* **Your goal**
Show every line of the data that includes the word "knee".

* **Source records**
━━━━━━━━━━━━━━━━

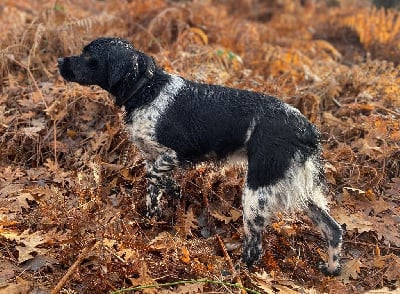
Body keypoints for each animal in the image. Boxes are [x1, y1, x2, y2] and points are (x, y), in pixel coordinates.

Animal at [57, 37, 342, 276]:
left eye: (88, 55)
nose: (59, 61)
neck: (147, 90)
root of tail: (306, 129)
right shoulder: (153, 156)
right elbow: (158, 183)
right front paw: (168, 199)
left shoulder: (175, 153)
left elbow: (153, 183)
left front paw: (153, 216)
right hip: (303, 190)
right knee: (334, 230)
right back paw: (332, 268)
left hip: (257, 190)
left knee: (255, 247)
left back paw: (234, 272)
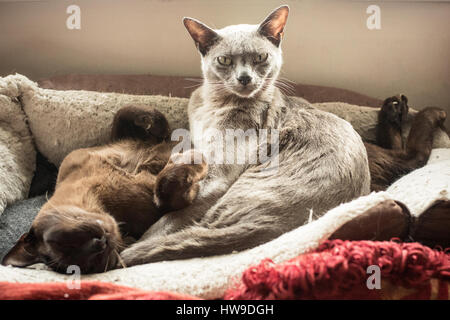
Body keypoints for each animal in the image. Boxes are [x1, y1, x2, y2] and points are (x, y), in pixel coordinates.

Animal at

━━━━━━━━━━━━━━━━

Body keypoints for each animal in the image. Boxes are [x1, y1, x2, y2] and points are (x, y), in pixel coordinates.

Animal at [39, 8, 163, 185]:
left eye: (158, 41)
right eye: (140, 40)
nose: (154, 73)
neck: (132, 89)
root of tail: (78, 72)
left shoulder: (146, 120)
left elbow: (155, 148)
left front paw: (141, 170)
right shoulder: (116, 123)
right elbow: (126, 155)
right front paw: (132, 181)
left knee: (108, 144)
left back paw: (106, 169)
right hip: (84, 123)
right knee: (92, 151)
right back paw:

━━━━━━━━━━━━━━━━

* **Task result**
right knee: (334, 230)
left knee: (255, 247)
left knee: (108, 144)
right knee: (92, 151)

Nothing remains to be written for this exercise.